Obama to sign bill on flood insurance rates
The Associated Press | Hagadone News Network | UPDATED 10 years, 10 months AGO
WASHINGTON (AP) — President Barack Obama is set to sign into law a bipartisan bill relieving homeowners living in flood-prone neighborhoods from big increases in their insurance bills.
The legislation, which cleared Congress on Thursday, reverses much of a 2012 overhaul of the government’s much-criticized flood insurance program after angry homeowners facing sharp premium hikes protested.
The Senate’s 72-22 vote sent the House-drafted measure to Obama. White House officials said he’ll sign it.
The bill would scale back big flood insurance premium increases faced by hundreds of thousands of homeowners. The measure also would allow below-market insurance rates to be passed on to people buying homes in flood zones with taxpayer-subsidized policies.
Critics say Washington is caving to political pressure to undo one of the few recent overhauls it has managed to pass.
“While politically expedient today, this abdication of responsibility by Congress is going to come back and bite them and taxpayers when the next disaster strikes,” said Steve Ellis, vice president of Taxpayers for Common Sense, a Washington-based watchdog group. “Everyone knows this program is not fiscally sound or even viable in the near term.”
The hard-fought 2012 rewrite of the federal flood insurance program was aimed at weaning hundreds of thousands of homeowners off of subsidized rates and required extensive updating of the flood maps used to set premiums.

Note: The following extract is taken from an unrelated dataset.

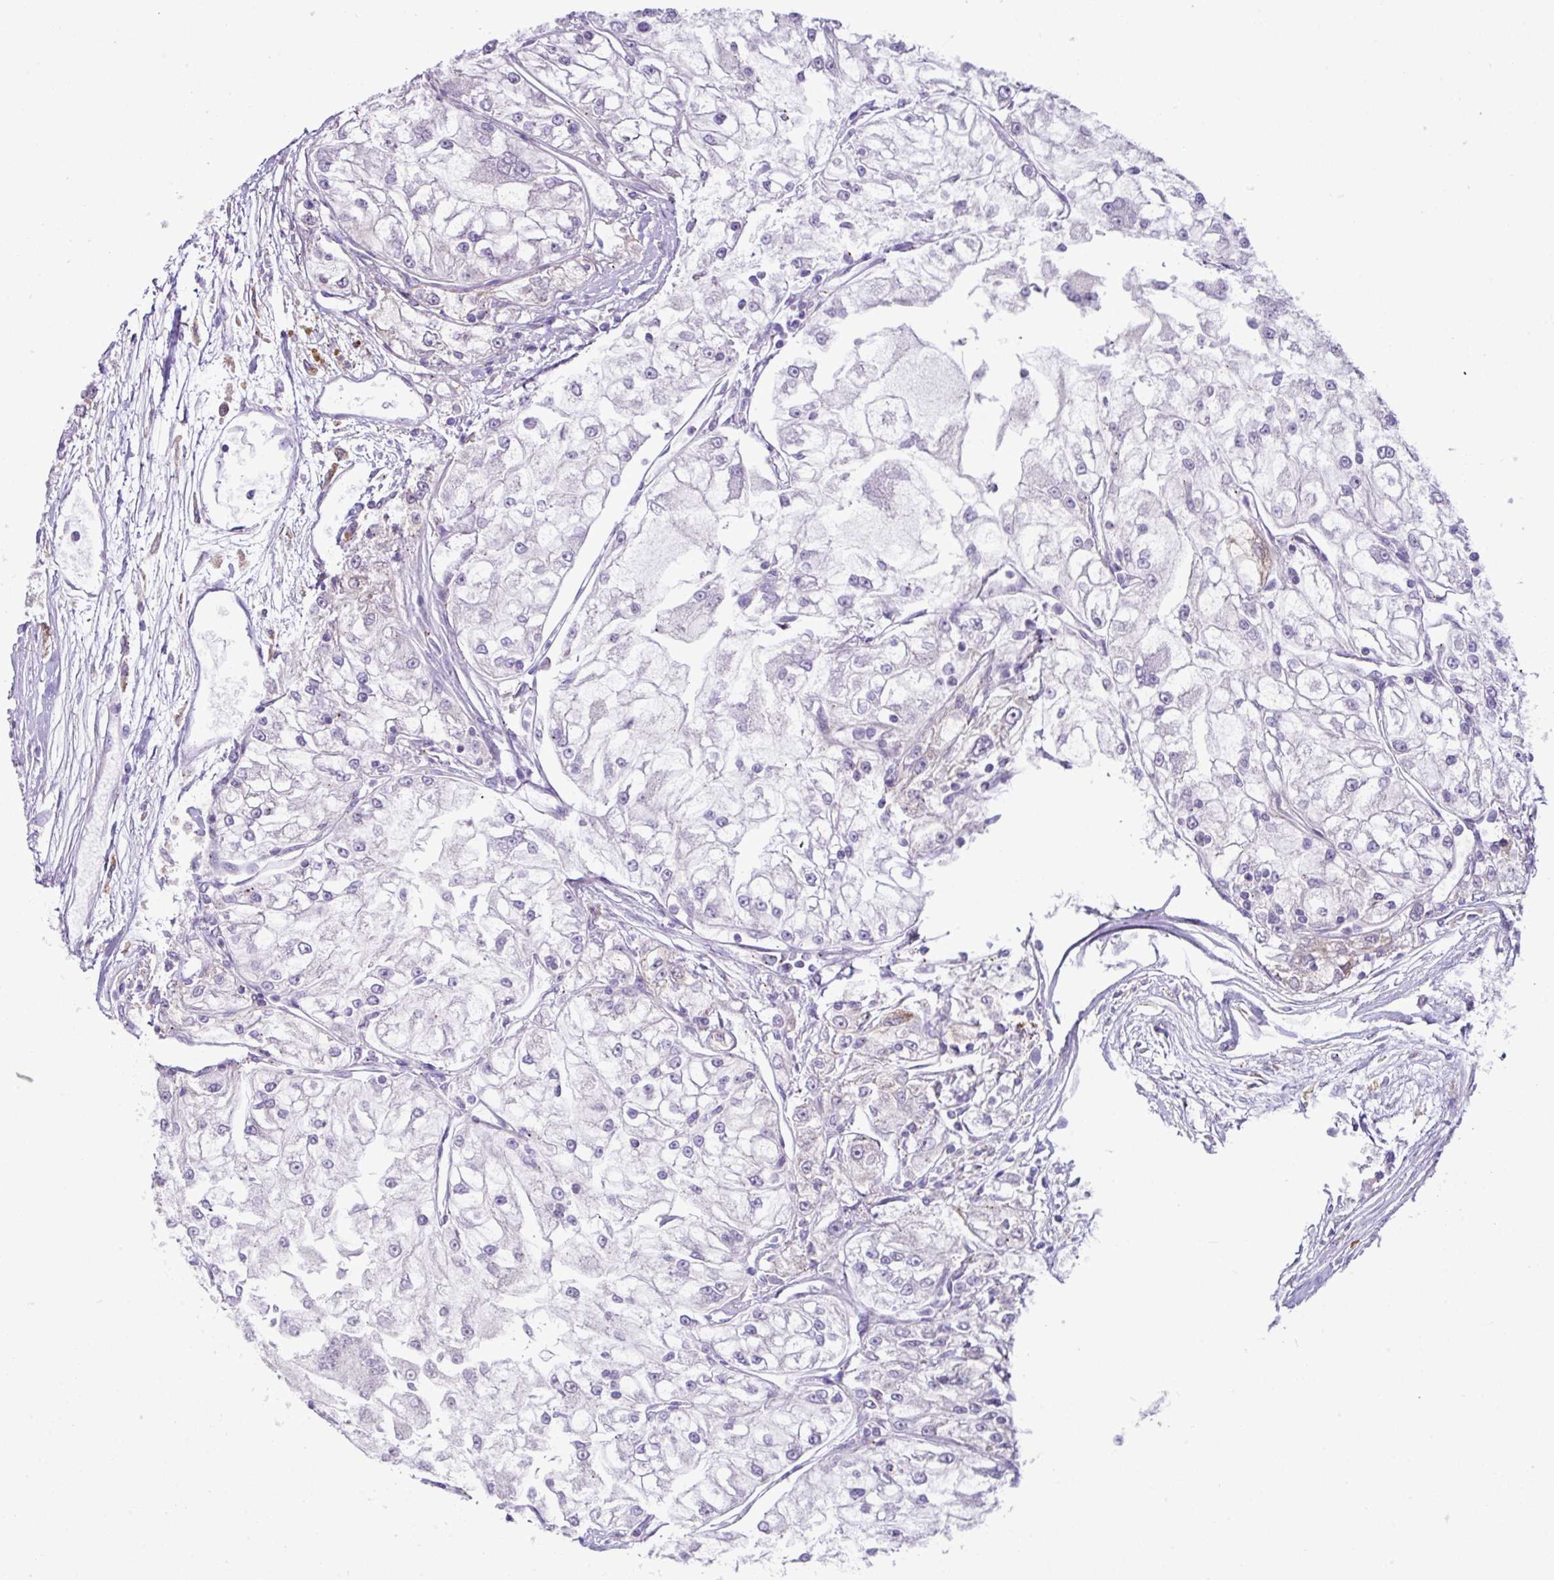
{"staining": {"intensity": "negative", "quantity": "none", "location": "none"}, "tissue": "renal cancer", "cell_type": "Tumor cells", "image_type": "cancer", "snomed": [{"axis": "morphology", "description": "Adenocarcinoma, NOS"}, {"axis": "topography", "description": "Kidney"}], "caption": "Immunohistochemistry (IHC) histopathology image of renal cancer (adenocarcinoma) stained for a protein (brown), which reveals no staining in tumor cells.", "gene": "RGS21", "patient": {"sex": "female", "age": 72}}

But its implementation stirred anxiety among many homeowners along the Atlantic and Gulf coasts and in flood plains, many of whom are threatened with unaffordable rate increases.
The legislation offers its greatest relief to owners of properties that were originally built to code but subsequently were found to be at greater flood risk.
Such “grandfathered” homeowners currently benefit from below-market rates that are subsidized by other policyholders, and the new legislation would preserve that status and cap premium increases at 18 percent a year.